[Date Prev][Date Next][Thread Prev][Thread Next][Date Index][Thread Index]

Re: Some text that may be useful for the update of RFC 2376

In message "Re: Some text that may be useful for the update of RFC 2376",
Rick Jelliffe wrote...

 >> HTTP already has the accept-charset field.  I do not understand your claim.
 >If I am using a DOM parser, I cannot ask it "what encodings do you
 >support?" If I am using SAX in Java, I can assume that the encodings
 >underlying Java are the ones available. I don't recall any C or C++ XML
 >parser that exposes this information: I don't think Expat does, for

Although such information is described in their manuals, I do not 
think that they have any APIs for "what encodings do you
support?".  I agree.

 >If my browser cannot ask its XML processor "what encodings do you
 >support?" in order to perform content negotiation for XML, then either the
 >poor user must configure it themselves or the HTTP code has to take on the
 >responsibility for providing transcoding services itself (perhaps not a
 >bad thing for the future).  And configuration has to be done
 >application-by-application: for example James Clark's vanilla Expat did
 >not accept Big5, so every XML application built on it was pretty unusable
 >for Traditional Chinese here.  

Ideally, XML processors should silently provide the accept-charset field.  
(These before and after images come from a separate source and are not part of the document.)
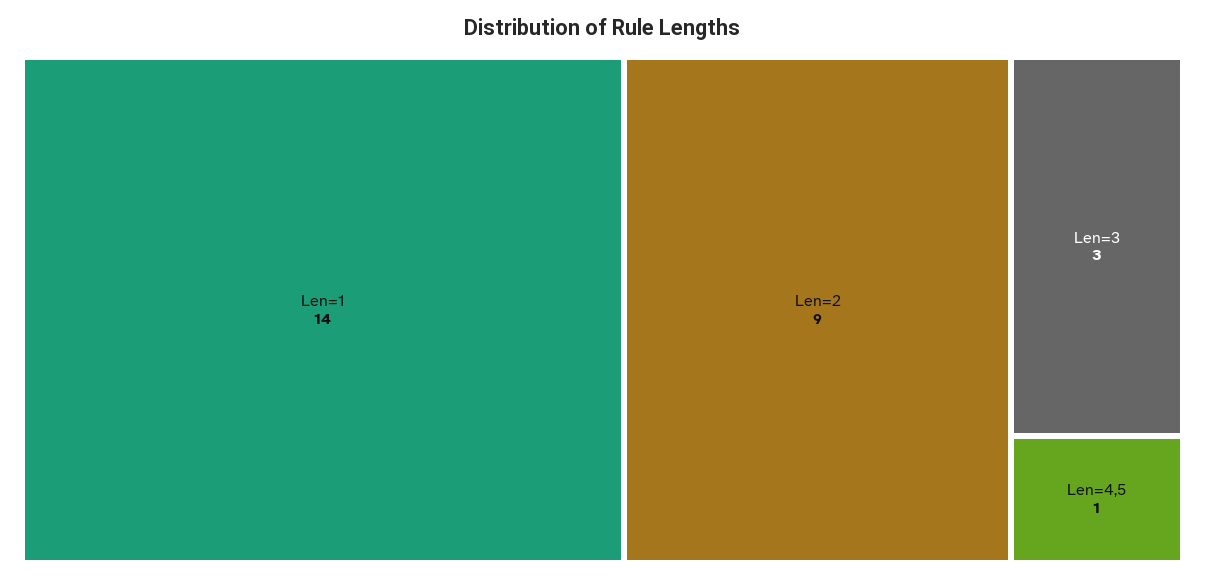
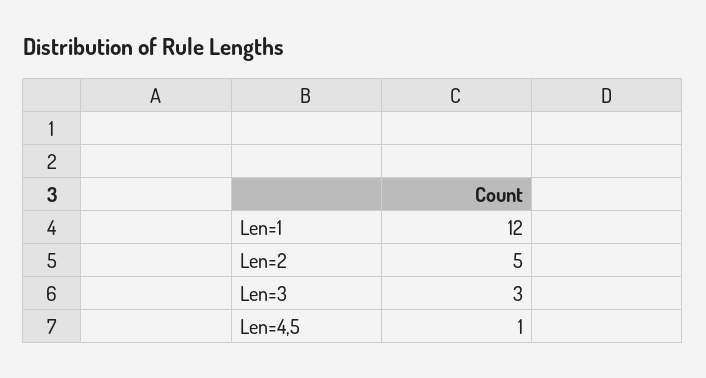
  {
-   "Len=1": 14,
+   "Len=1": 12,
-   "Len=2": 9,
+   "Len=2": 5,
    "Len=3": 3,
    "Len=4,5": 1
  }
On top of document entities, an XML processor may silently fetch external 
parsed entities, external parameter entities, and external DTD subsets.  
(I know expat doesn't, but other parsers do.)  Since application 
programmers cannot control such fetching, the best solution is hardcode 
the accept-charset field in the XML processor.  Certainly, the person who 
writes the XML processor knows which encoding is supported.  (It would be 
great if we can register callback routines for unsupported charsets.)

 >Even if you are using DOM (or
 >SAX) it is quite possible that the system integrator has chosen to use a
 >different implementation from the one which the software developer used.
 >So you cannot ask DOM, and the programmer cannot be sure which
 >implementation is being used. 

Right.  But we can always assume that the same UCS characters will be 

 >So it seems to me that content negotiation of character encoding for XML
 >is a bit of a myth: it requires that the user test applications rather
 >than it being transparent. 

If content negotiation is hardcoded in XML processors, application programmers 
do not have to worry.

>That is an unreasonable and unworkable
 >requirement. At the moment, the browser has to guess which encodings are
 >available, or the poor user has to test if the local encoding is
 >supported. (I suppose systems could also have some automated system which
 >requested a big5 XML file and then tried to parse it. Not really
 >elegant. Presumably the XML file would have to be sourced internally. )

I am afraid that I do not fully understand your claim.  Could you 
try again?

 >For content negotiation of MIME types, a browser knows which content-types
 >have handlers. But it doesn't know this information for character-encoding
 >for the XML applications it has. That is why I 

Probably, you sent this mail before you finished the last sentence.  

MURATA Makoto  muraw3c@xxxxxxxxxxxxx